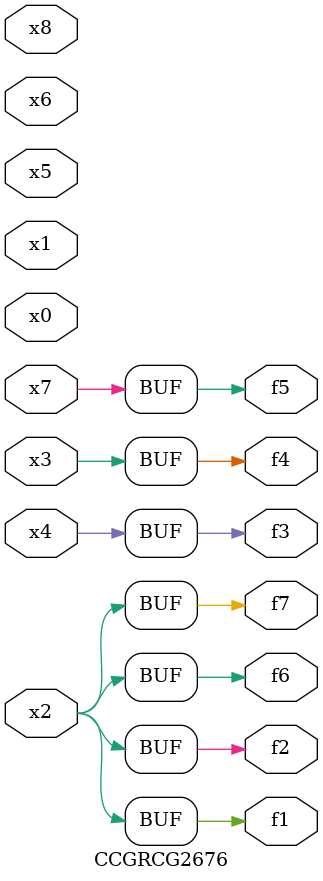
<source format=v>
module CCGRCG2676(
	input x0, x1, x2, x3, x4, x5, x6, x7, x8,
	output f1, f2, f3, f4, f5, f6, f7
);
	assign f1 = x2;
	assign f2 = x2;
	assign f3 = x4;
	assign f4 = x3;
	assign f5 = x7;
	assign f6 = x2;
	assign f7 = x2;
endmodule

</source>
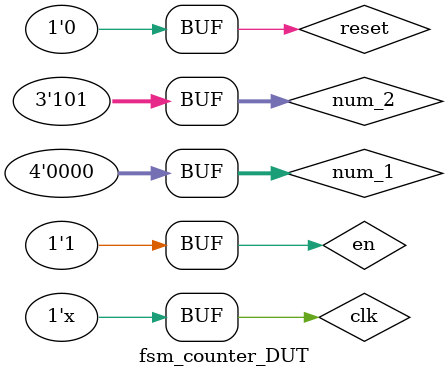
<source format=sv>
module fsm_counter_DUT();

//input clk,reset,en,
//output [3:0] num_1,
//output [2:0] num_2,
//output reg f
reg clk,reset,en;
reg [3:0] num_1;
reg [2:0] num_2;
wire f;

fsm_counter  m0(clk,reset,en,num_1,num_2,f);

always begin
        #5 clk = ~clk;  
    end

initial begin
clk = 0; reset = 0;
#10 reset = 1;
#10 reset = 0;en = 1;
#50
#10 num_1 = 0;num_2 = 5;
#10;
end

endmodule
</source>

--- Directions ---
Wherever a line in the data above holds the word "source", copy that line.

--- Result of the exercise ---
<source format=v>
</source>
<source format=sv>
</source>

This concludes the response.